By Julie Walker
In one of the sky’s brightest and best-studied galaxies, a research team led by a BYU professor has found the first evidence of a space “geyser”–a phenomenon that periodically throws plumes of hydrogen gas millions of miles into space, creating a rich environment for the birth of new stars.
J. Ward Moody, a BYU assistant professor of physics and astronomy, says the researchers believe galaxy M101 is the site of a space geyser that erupts on an 11-million-year cycle, and that the geyser is caused by an intermediate-sized black hole.
In addition to identifying a new phenomenon, the report in The Astronomical Journal documents a new mid-range category of black holes in a universe inventory that previously included only the super-massive and the minute.
“Your average, vanilla, generic galaxy,” is how M101 has been regarded, says Moody. But when he and his students photographed M101 with a relatively new solid state photographic technique, they found the galaxy is far from ordinary. The image, which was filtered to eliminate star light and to focus on gases, revealed a bizarre string of three knots of gas and stars suspended in an S shape around the galaxy nucleus. The S shape is considered a classic sign of outflow from a central point.
“You can see three knots of gas, three condensations of gas in a perfect line. That was our first clue that we had something unusual,” says Moody.
“These little points on the outflow path are where stars are being born; they’re little nurseries. A galaxy nucleus is supposed to be an old folks’ home, but these new stars can only exist if there is new gas, young gas, flowing from a recent eruption,” he says.
Moody and his team hypothesize that the knots are emissions from the enter of the galaxy, a moderate-energy black hole that acts as a geyser. Velocity studies show the three knots could have been released at 11 million-year intervals, on alternating sides of the galaxy nucleus. The age of the stars in the clusters indicates that those farthest from the nucleus show the most advanced age, further evidence for a theory that they were released at intervals.
“We use the term ‘geyser’ to differentiate this phenomenon, which is low velocity and probably periodic, from ‘jets,’ which are continuous, have higher velocities, and are associated with much higher-mass, higher energy black holes,” says Moody.
“My guess is that these geysers may be common.

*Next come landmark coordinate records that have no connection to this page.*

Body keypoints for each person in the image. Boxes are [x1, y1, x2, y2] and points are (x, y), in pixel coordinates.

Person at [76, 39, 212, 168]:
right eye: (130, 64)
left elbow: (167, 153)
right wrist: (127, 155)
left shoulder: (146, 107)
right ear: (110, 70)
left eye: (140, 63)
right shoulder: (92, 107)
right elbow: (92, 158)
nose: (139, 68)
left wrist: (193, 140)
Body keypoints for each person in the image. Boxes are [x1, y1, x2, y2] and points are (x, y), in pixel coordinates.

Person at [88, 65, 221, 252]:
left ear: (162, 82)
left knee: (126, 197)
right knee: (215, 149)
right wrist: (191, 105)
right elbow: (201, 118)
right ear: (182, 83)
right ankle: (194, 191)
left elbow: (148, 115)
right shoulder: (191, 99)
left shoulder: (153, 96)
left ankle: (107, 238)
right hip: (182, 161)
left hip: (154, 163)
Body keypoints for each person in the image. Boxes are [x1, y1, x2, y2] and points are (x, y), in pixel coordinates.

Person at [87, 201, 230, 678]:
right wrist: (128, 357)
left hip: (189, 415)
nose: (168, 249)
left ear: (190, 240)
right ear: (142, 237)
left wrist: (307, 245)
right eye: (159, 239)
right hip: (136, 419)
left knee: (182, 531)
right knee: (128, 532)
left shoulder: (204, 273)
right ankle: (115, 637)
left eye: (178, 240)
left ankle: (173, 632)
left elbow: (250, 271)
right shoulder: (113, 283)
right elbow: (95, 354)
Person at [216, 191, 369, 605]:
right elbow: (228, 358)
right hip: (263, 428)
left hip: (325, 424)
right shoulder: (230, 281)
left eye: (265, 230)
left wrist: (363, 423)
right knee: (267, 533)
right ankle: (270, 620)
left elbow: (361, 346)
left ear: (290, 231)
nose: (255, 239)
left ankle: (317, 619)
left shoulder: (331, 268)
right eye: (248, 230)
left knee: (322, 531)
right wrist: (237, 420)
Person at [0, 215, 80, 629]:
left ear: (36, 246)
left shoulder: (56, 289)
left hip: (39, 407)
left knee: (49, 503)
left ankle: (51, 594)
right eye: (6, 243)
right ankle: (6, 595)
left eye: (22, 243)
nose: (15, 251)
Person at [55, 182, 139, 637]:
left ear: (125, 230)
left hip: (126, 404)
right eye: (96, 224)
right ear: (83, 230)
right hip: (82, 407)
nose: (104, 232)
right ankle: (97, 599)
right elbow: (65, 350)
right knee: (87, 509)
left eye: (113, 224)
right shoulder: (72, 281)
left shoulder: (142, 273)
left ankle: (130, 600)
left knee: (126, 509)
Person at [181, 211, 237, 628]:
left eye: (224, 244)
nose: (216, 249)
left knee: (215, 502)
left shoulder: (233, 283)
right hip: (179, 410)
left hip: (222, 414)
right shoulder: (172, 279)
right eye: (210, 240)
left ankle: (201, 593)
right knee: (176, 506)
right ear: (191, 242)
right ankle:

Many galaxies, especially spirals like these, show in their nuclei evidence of a recent episode of sudden star formation, and we’ve never known why. If these geysers are common, then they’re a natural explanation for starbursting,” he says.
Contributing authors on the academic paper include Peter Roming, Michael Joner, and Eric Hintz of BYU; Richard Jee of Weber State University in Ogden, Utah; Doug Geisler of the Cerro Tololo Inter-American Observatory; Patrick Durrell of McMaster University in Ontario, Canada; and Paul Scowen of Arizona State University.
While, because of its low energy level and mass, M101’s nucleus was never thought to contain a black hole, the observation of outflow is consistent with theories about black holes. A black hole, a star or galaxy nucleus that has collapsed under its own mass and gravity, acts like a vacuum, pulling in matter and energy from the universe around it. In addition to pulling objects in, black holes are also thought to eject gases and matter. In this lower-intensity black hole, that outflow is propelled by the geyser.
“Compared to M87’s black hole, believed to be more than a billion times the mass of our sun, M101’s black hole is a wimpy garden hose compared to a fire hose,” says Moody. He estimates that the mass of M101’s black hole is probably a million times the mass of our sun, making it one of the smallest ever found outside our galaxy.
“This is the best evidence we’ve ever had for a medium-sized black hole- it’s a missing link that can help us fill in the gaps and find a range between the monsters and the wimps,” he says.
Moody says this lower-energy environment could be very useful to scientists who study black hole behavior. In a super-massive black hole, any outflow is thrown far beyond the nucleus. But because a geyser isn’t powerful enough to propel matter beyond the gravitational and orbital forces of the galaxy nucleus, it holds millions of years of history in perpetual orbit. By studying the ages and properties of the matter in the outflow path, scientists can learn about black holes’ properties and their role in star formation.
While the observation presents a number of new research directions, Moody says his immediate goal is to gather additional information about M101’s geyser, hopefully using data from the Hubble Space Telescope. He also hopes to use the filtration and photography techniques to find other black holes and geysers.
“This is exciting because I think we’ve pioneered a way of looking for some fundamental objects. Now we can use this new method to look for other black holes,” he says.